Friday, July 13, 2012, 04:33 am PT (07:33 am ET)
Inside OS X 10.8 Mountain Lion GM: Dictation & speechIn Mountain Lion, Macs are getting system-wide speech recognition, the same "Dictation" feature Apple gave the new iPad at the beginning of the year. While it works well, it does require a network connection.
Apple's cloud-based Dictation feature, currently supported on the new iPad and as part of the broader Siri voice assistant feature of iPhone 4S, converts speech to text virtually anywhere.
It works by sending audio recordings of captured speech to Apple's servers, which respond with plain text. While it doesn't go as far as the more intelligent Siri, Dictation does intelligently cross reference the names and assigned nicknames of your contacts in order to better understand what you are saying.
Similar to Siri or Dictation on the new iPad, Dictation on Macs running OS X Mountain Lion pops up a simple mic icon when activated, which listens until you click or type the key to finish.

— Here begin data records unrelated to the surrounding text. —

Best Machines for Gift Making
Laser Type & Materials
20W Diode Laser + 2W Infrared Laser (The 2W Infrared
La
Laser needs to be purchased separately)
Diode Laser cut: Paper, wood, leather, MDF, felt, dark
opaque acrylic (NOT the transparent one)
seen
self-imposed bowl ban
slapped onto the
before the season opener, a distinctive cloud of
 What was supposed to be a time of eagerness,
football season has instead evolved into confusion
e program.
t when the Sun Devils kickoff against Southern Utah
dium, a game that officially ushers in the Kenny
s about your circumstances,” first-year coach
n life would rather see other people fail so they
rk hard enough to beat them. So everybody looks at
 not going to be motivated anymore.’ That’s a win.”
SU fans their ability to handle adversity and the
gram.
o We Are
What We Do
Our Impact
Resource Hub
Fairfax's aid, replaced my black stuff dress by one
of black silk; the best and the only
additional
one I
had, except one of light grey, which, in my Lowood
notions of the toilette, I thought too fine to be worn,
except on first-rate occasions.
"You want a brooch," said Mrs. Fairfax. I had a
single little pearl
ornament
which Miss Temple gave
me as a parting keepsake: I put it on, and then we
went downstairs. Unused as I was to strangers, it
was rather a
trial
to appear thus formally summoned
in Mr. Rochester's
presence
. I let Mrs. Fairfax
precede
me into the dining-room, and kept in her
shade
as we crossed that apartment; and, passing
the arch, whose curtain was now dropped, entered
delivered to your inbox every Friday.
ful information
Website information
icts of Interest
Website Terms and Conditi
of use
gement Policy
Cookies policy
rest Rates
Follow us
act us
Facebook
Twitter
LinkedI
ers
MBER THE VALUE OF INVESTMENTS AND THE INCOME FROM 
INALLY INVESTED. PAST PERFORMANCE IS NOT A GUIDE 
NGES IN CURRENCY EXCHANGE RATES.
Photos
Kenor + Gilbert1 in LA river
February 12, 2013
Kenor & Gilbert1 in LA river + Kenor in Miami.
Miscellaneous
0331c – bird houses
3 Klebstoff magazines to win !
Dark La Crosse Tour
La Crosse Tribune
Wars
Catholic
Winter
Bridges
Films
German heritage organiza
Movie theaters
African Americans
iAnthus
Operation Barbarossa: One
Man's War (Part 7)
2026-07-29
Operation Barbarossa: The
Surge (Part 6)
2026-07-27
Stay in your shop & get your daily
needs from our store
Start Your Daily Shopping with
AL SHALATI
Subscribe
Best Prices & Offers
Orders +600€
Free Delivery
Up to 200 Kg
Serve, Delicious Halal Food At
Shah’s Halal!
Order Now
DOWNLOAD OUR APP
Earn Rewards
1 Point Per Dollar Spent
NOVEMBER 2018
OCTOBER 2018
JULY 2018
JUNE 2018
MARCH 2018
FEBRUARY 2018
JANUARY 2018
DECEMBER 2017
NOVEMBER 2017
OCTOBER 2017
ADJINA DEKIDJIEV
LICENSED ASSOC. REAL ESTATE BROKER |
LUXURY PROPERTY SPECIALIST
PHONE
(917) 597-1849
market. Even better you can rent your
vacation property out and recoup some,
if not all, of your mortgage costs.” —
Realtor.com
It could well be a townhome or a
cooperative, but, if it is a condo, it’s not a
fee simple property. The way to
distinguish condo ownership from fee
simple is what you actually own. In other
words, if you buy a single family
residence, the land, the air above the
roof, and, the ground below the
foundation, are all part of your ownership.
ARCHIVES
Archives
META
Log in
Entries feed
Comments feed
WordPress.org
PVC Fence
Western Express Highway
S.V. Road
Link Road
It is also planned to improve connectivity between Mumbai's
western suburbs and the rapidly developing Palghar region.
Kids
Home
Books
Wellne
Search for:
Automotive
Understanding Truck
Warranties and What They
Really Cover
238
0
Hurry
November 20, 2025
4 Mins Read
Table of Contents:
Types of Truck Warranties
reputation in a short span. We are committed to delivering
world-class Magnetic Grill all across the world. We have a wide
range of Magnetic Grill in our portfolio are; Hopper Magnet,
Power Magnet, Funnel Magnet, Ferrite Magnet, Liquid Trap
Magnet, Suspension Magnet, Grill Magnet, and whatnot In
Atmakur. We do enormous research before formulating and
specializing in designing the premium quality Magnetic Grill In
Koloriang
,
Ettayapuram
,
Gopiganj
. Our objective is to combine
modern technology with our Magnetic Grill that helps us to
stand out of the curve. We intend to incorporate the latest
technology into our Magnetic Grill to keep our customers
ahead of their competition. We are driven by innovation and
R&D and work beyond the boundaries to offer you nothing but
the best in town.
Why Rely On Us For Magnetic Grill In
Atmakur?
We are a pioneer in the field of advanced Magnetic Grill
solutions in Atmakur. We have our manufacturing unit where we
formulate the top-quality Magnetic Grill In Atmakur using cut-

Just as with Siri or dictation on the new iPad, Dictation under Mountain Lion is quite fast and highly accurate, but does require a network connection to function. If you don't have a network connection, the Dictation input icon will simply shake, indicating that it is not available.
Anything you say can be used to improve your dictation
Apple appears to be exercising great caution in highlighting the privacy issues related to using Dictation. The service is turned off by default, and turning it on from System Preferences requires clicking through a notice that various types of local data, including Contacts, are sent to Apple's servers in order to recognize the speech you're trying to convert to text.
Privacy on parade
For an even longer discussion of what's involved, you can click the "About Dictation & Privacy" button, which presents the following explanation:
"When you use the keyboard dictation feature on your computer, the things you dictate will be recorded and sent to Apple to convert what you say into text. Your computer will also send Apple other information, such as your first name and nickname; and the names, nicknames, and relationship with you (for example, my dad) of your address book contacts. All of this data is used to help the dictation feature understand you better and recognize what you say. Your User Data is not linked to other data that Apple may have from your use of other Apple services.
"You can choose to turn off the dictation feature at any time. To do so, open System Preferences, click Dictation & Speech, and then click Off in the Dictation section. If you turn off Dictation, Apple will delete your User Data, as well as your recent voice input data. Older voice input data that has been disassociated from you may be retained for a period of time to generally improve Dictation and other Apple products and services. This voice input data may include audio files and transcripts of what you said and related diagnostic data, such as hardware and operating system specifications and performance statistics.
"You can restrict access to the Dictation feature on your computer in the Parental Controls pane of System Preferences."